Prejudgment Interest on Claims for Consequential Damages for Breach of Contract are not Recoverable as of Right Under Pennsylvania Law
Parties often specify in their construction contracts what amounts are recoverable for various events of breach. These provisions can impact not only the award of damages, but also whether amounts should be added to the award for recovery of prejudgment interest under Pennsylvania law.
In Cresci Construction Services, Inc. v. James H. Martin, the Pennsylvania Superior Court considered the circumstances under which recovery of prejudgment interest is mandatory as opposed to discretionary. In that case, the plaintiff contractor brought suit against the defendant homeowner, and the homeowner counterclaimed for breach of contract. The homeowner prevailed at a jury trial, but the Trial Court denied an award of prejudgment interest. On appeal, the Court affirmed and reiterated the limited circumstances under which recovery of prejudgment interest is a matter of right rather than discretion. Specifically, the Court held that, under Pennsylvania law, prejudgment interest may only be awarded as a matter of right in a breach of contract case where the amount of damages are ascertainable from the terms of the contract (for example, where the amount of damages is fixed in the contract or where there has been a failure to pay an amount owed under the terms of the contract). The Court stated that damages incurred as a consequence of failure to perform a contract could give rise to a claim for prejudgment interest, but the decision to award prejudgment interest in such cases is within the discretion of the trial court “as justice requires.”
The homeowner in Cresci sought recovery of damages for mortgage expenses incurred while awaiting completion of construction, legal expenses, inspection fees, and other associated costs. The Court found that while these claimed damages were incurred as a consequence of the builder’s breach, the amounts could not be determined by reference to the contract. In addition, because the homeowner had not ordered a copy of the trial transcript, there was no basis to ascertain whether the Trial Court abused its discretion in declining to award prejudgment interest. As such, the Court affirmed the denial of the award of prejudgment interest.
Parties to a construction contract can draft provisions that enable them to determine the amount of certain types of damages with sufficient certainty to allow for recovery of prejudgment interest as a matter of right. However, the amount of other types of damages cannot always be readily defined, and, unless the parties agree to a liquidated sum that contractually establishes the amount of such damages, it will be within the discretion of the Trial Court whether to award prejudgment interest.

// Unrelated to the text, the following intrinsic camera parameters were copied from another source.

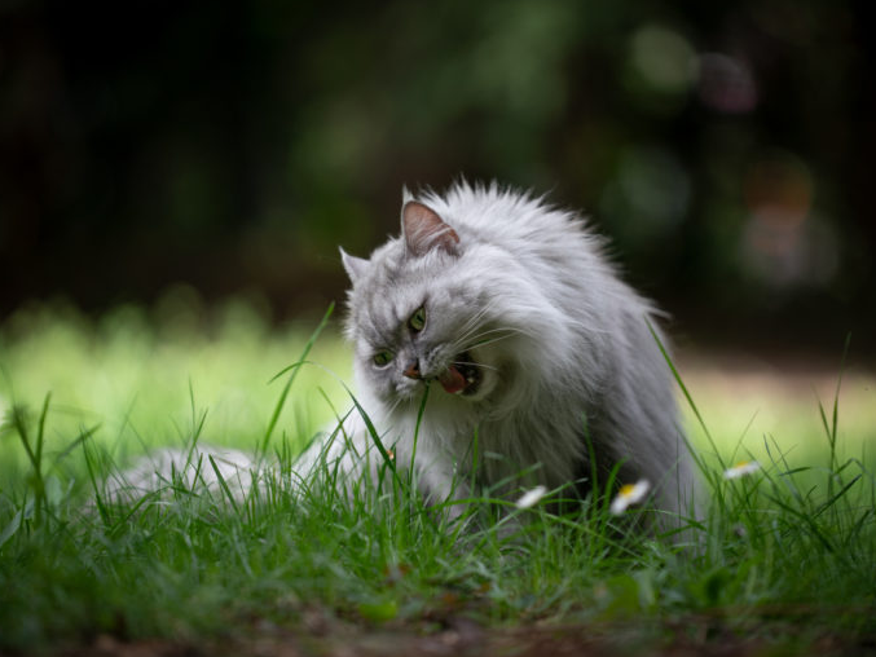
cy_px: 328
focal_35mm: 218
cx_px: 448
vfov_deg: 6.8
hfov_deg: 9.1
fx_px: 5518
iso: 400
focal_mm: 200
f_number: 2.8
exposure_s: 1/500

Ultimately, in cases involving claims seeking recovery of both damages in amounts that are ascertainable by the terms of the contract and those that are not, whether prejudgment interest may be recovered as a matter of right may depend on whether the jury (or the Court if it is the fact finder) makes specific findings on the amount and types of damages that are being awarded and on what claims.
Of course, if a party wants to ensure that it can obtain recovery of prejudgment interest it should include a provision in the construction contract specifying that it (or the prevailing party) can recover prejudgment interest on any damages awarded for breach of the contract. In such circumstances, Pennsylvania courts will enforce the terms of the contract and award prejudgment interest as contract interest.